L’armée russe s’apprête à recevoir une nouvelle génération complète de matériels blindés, dont la conception tient compte des opérations réalisées ces trente dernières années et des besoins export. Plus lourds et mieux armés que les précédents, leur conception innovante marque un tournant pour l’industrie russe.
Le renouvellement de la flotte de blindés : un investissement pour moderniser l’armée russe
Renewal of Armour: Investment to Modernise the Russian Army
The Russian army will soon receive a completely new generation of armoured vehicles whose design takes account of experience of the past thirty years of operations and also of export needs. They are heavier and better armed than their predecessors and their innovative design marks a significant change for Russian industry.
Pendant plus de quarante ans, les observateurs et experts du domaine terrestre ont examiné les évolutions incrémentales des chars T (T64/72/80/90), des transports de troupes BTR (60/70/80) et autres véhicules de combat d’infanterie BMP (1/2/3). Depuis le défilé du 9 mai 2015 sur la Place rouge, ils tentent d’en connaître le plus possible sur la toute nouvelle génération de blindés, qui comporte cinq nouvelles plates-formes d’architecture novatrice et de technologies avancées : le char T14 (1), le véhicule de combat d’infanterie (VCI) lourd T15, l’automoteur d’artillerie Koalistiya, le véhicule de transport de troupes (VTT) Kurganets et le VCI à huit roues « 8x8 Boomerang ». À cette panoplie il convient d’ajouter la famille des robots de combat que l’armée russe expérimente en Syrie. Cette régénération complète ne trouve d’équivalent qu’en Chine, où les matériels modernes de tous types entrent en service à une cadence vertigineuse. Elle tranche avec la situation de l’armée américaine. Celle-ci ne s’est toujours pas remise des fiascos programmatiques du Pentagone dans lesquels se sont perdus pas moins de cinq projets majeurs (2), ce qui l’a contrainte à moderniser pour la énième fois ses chars M1 Abrams, ses vieux automoteurs M109 Paladin et ses VCI Bradley.
Un développement soutenu par le marché intérieur et l’export
Ce renouvellement de la flotte des blindés russes correspond à deux besoins. Le premier est la remontée en puissance des forces terrestres russes, dont les matériels ont montré de notables insuffisances en Afghanistan, en Tchétchénie, en Géorgie, et récemment dans l’Est de l’Ukraine et en Syrie. Ces mêmes obsolescences ou insuffisances capacitaires furent aussi notées par les clients étrangers des matériels russes. Cela concerne principalement les protections balistiques face aux mines et engins explosifs improvisés (EEI), les conduites de tir et l’ergonomie d’emploi.
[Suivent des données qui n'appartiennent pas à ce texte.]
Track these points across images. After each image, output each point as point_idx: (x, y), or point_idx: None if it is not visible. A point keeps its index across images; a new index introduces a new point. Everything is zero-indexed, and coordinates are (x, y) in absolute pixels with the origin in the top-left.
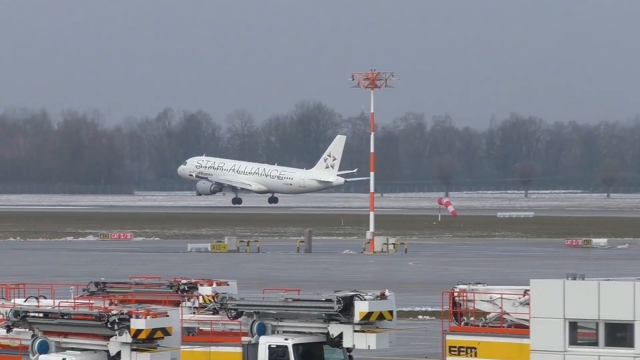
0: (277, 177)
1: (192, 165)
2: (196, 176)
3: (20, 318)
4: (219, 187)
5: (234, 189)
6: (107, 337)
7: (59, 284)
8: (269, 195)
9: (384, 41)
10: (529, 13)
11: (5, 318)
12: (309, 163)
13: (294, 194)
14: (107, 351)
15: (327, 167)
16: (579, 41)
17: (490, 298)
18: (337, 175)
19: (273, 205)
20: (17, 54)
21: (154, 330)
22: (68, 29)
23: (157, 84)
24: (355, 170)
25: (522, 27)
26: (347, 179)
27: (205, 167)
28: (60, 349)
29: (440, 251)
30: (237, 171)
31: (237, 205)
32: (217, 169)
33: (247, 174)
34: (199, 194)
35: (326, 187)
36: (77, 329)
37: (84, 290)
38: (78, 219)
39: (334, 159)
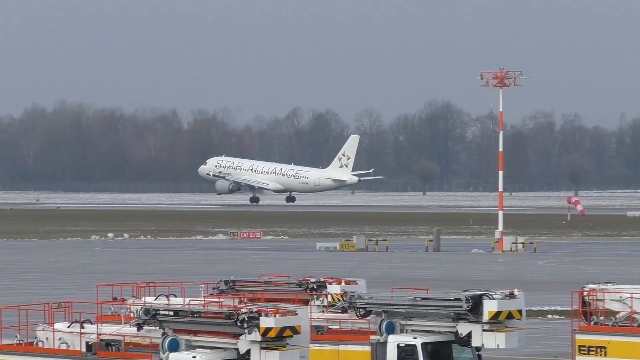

Le deuxième besoin est celui de l’export car la Russie tient des positions très fortes en Afrique du Nord (Algérie, Égypte), en Inde et dans les républiques d’Asie centrale. Or, les blindés de transports (BTR suivant l’abréviation russe) et autres véhicules de combat d’infanterie BMP sont totalement surclassés par les nouveaux 8x8 occidentaux, turcs ou sud-africains. Seul le char T90 dans ses versions modernisées possède encore une valeur commerciale reconnue en raison de son prix imbattable mais le client doit accepter d’évoluer dans un char dont l’architecture de base remonte aux années 1960. Avec le massif réarmement asiatique et le maintien de budgets substantiels dans l’arc de crise centré sur le monde musulman, les contrats sont à prendre maintenant, pas dans vingt ans. Si on ajoute à ce panorama commercial le plan de modernisation de l’armée indienne, qui recherche un nouveau VCI amphibie, un char de nouvelle génération et un 8x8 de transport de troupes, on comprend mieux la convergence des calendriers. Le corps blindé mécanisé indien repose sur les BMP1/2, les chars T72 Areya et T90 produits sous licence. La présence industrielle russe y est très forte.